Lu (1998) used directly the principal of erasing non-text regions from mixed text and graphic engineering drawings rather than extract text regions. This algorithm can be used for both Chinese and western characters, dimensions and symbols and has few limitations on the kind of engineering drawings and noise level. It is robust to text-graphics touching, text font and written orientations. [Wu and Manmatha, 1999] proposed a robust system to automatically detect and extract text in images from different sources including video, newspapers, advertisements, stock certificates, photographs and checks. Text is first detected using multi-scale texture segmentation and spatial cohesion constraints, then cleaned up and extracted using a histogram–based binarization algorithm. An automatic performance evaluation scheme is also proposed. The system detected 92% of characters with a height greater than 10 pixels.
A very interesting work on fast and robust text identification in image and video frame by Chen, et al (2000). The authors developed two-step method for text line extraction and SVM-based text identification. In the first step, candidate text regions are quickly extracted by using edge analysis and further segmented into text lines on the basis of baseline location and heuristic constraints at the aim of producing high text location rate and reasonable false alarms. In the second step the candidate text lines are identified by using a support vector machine (SVM) trained in a distance map feature space to lower the alarm rate. In this project SVM was trained on a database consisting of 6000 samples labelled as text or non-text using the software package developed at IDIAP and called SVMTorch. The algorithm is reported to achieve high identification rate, as well as low false rate.
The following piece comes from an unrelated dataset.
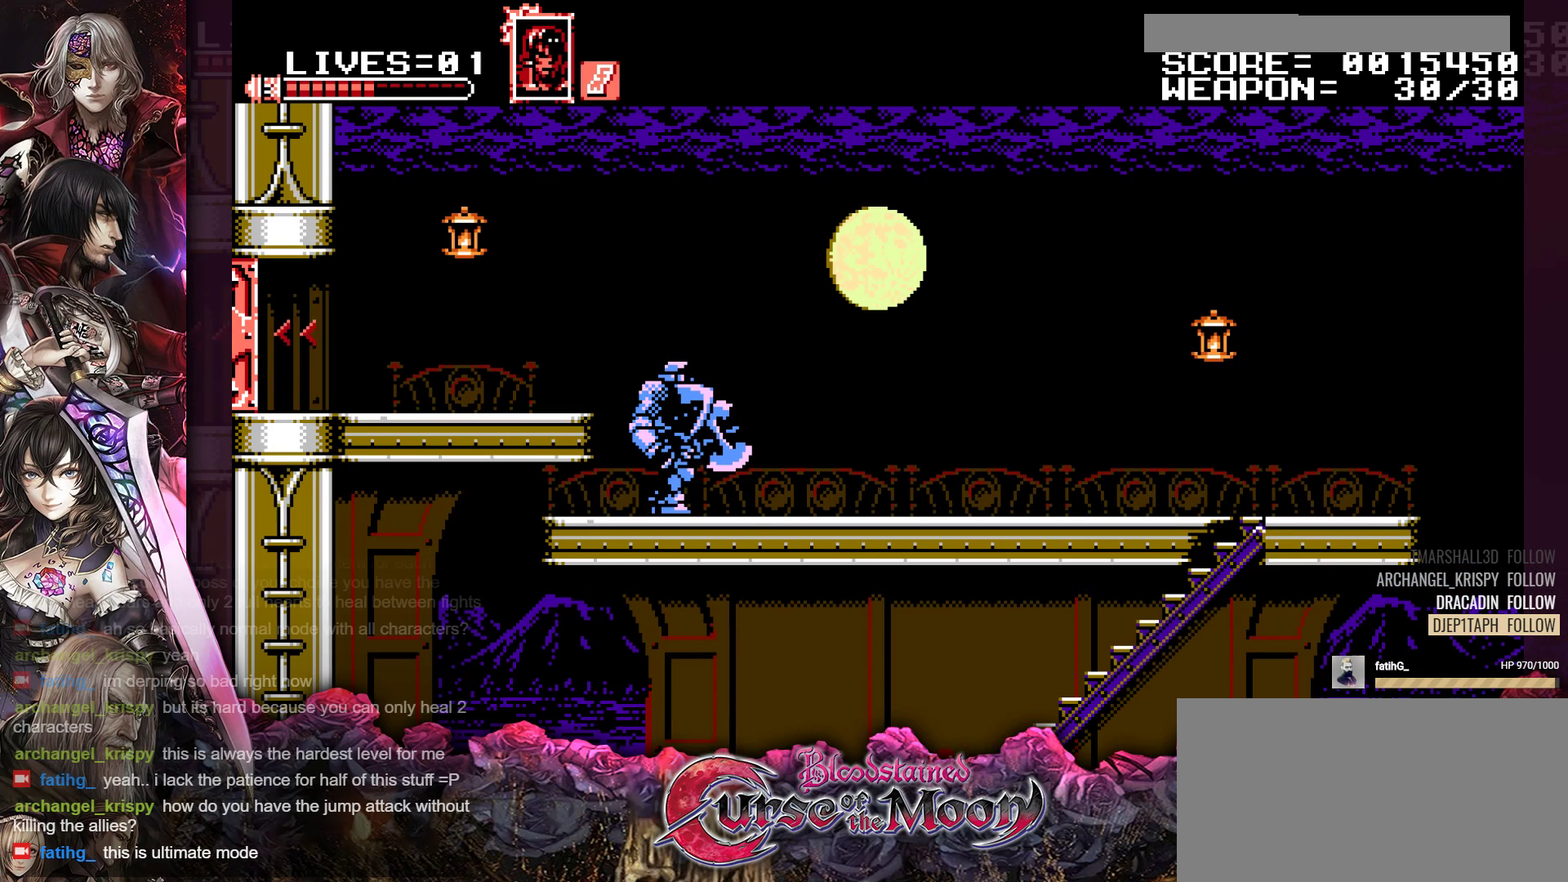
{"buttons": ["DPAD_UP", "DPAD_RIGHT"], "events": []}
It also reported by authors that, in fast text line extraction phrase, this algorithm is faster than other fast text identification methods. The fast extraction algorithm correctly extract about 99.3% text lines but at the cost of high FFR (false region alarm rate) 15.4% and FPR (false pixel alarm rate) 2.13%. After applying the SVM identification FFR drops to 1.7% and FPR to 0.38% while preserving a high IR as 98.7%.
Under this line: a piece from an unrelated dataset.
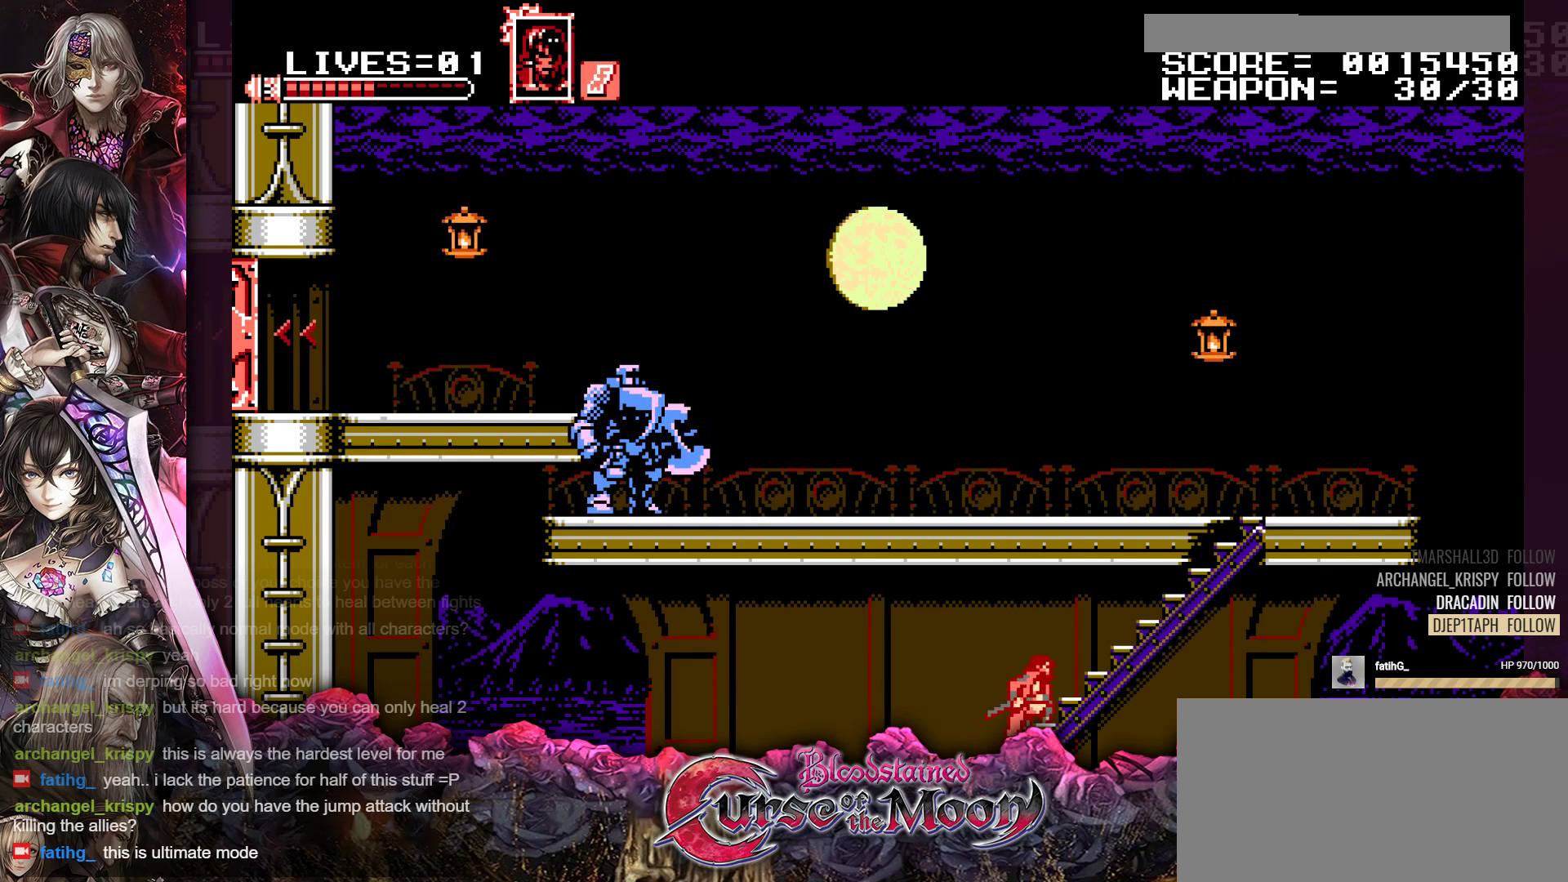
{"buttons": ["DPAD_UP", "DPAD_RIGHT"], "events": []}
sequence before extracting the text regions, this method locates candidate caption text regions directly in the DCT compressed domain using the intensity variation information encoded in the DCT domain. Therefore, only a very small amount of decoding is required. The proposed algorithm takes about 0.006 second to process 240-350 images and achieves a recall rate of 99.17 percent while falsely accepting about 1.87 percent non text DCT blocks on a variety of MPEG compressed videos containing more than 2300 I-frames.
The algorithm for detecting devanagri text in diverse categories of digital images was beautifully prescribed [Kaushik and Jawahar, (2001)]. The authors decompose the input images into set of binary images where connected components are analysed for the possible presence of devangri characters. Structural characteristics of the devanagri script are statistically analysed for estimating the lower and upper bounds of the features employed. Results are demonstrated on real life images comprising of internet images, video scene and document pages. The spatial domain solution is a fast and excellently in the case of the binary images. In case author advise a method that would reduce all the problems to the analysis of the binary images that would be able to solve problems of varying nature. The solution proposed focussed attention on three specific aspects:
1. Reduce a multicoloured image into an image of few colours.
2. Obtaining a set of foreground images from this reduced colour images.
3. Analyzing each of these images for the presence of the Devanagri text based on the statistical aspects.
An efficient and computationally fast method to extract text regions from documents was developed by Audithen and co-workers. Authors employed Haar discrete wavelet transform (DWT) to detect edges and then line feature vector graph is generated based on the edge map and the stroke information is extracted. Finally text regions are generated and filtered according to line features. Experimental results show that, without increasing the computational cost, proposed method could suppress the false alarms notably. Furthermore, method can be easily customized for applications with different tradeoffs in recall and precision. The experimental results show that proposed detection method can achieve 94.8% detection rate and 7.1% false alarm rate [Audithen and Chandershekhar, 2009].
3. Gurmukhi Script
Gurmukhi script group the letters according to their sounds in to consonants and vowels .Gurmukhi script alphabet consists of 41 consonants, 12 vowels and 3 half characters which lie at the feet of consonants [Sharma and Singh, (1995)].
3.1 Consonants
The first three letters are unique because they form the basis for vowels shown in Table 1-(a). Table 1-(b) shows remaining consonants. In addition to these, there are six consonants created by placing a dot (bindi) at the foot (pair) of the consonant shown in Table 1-(c).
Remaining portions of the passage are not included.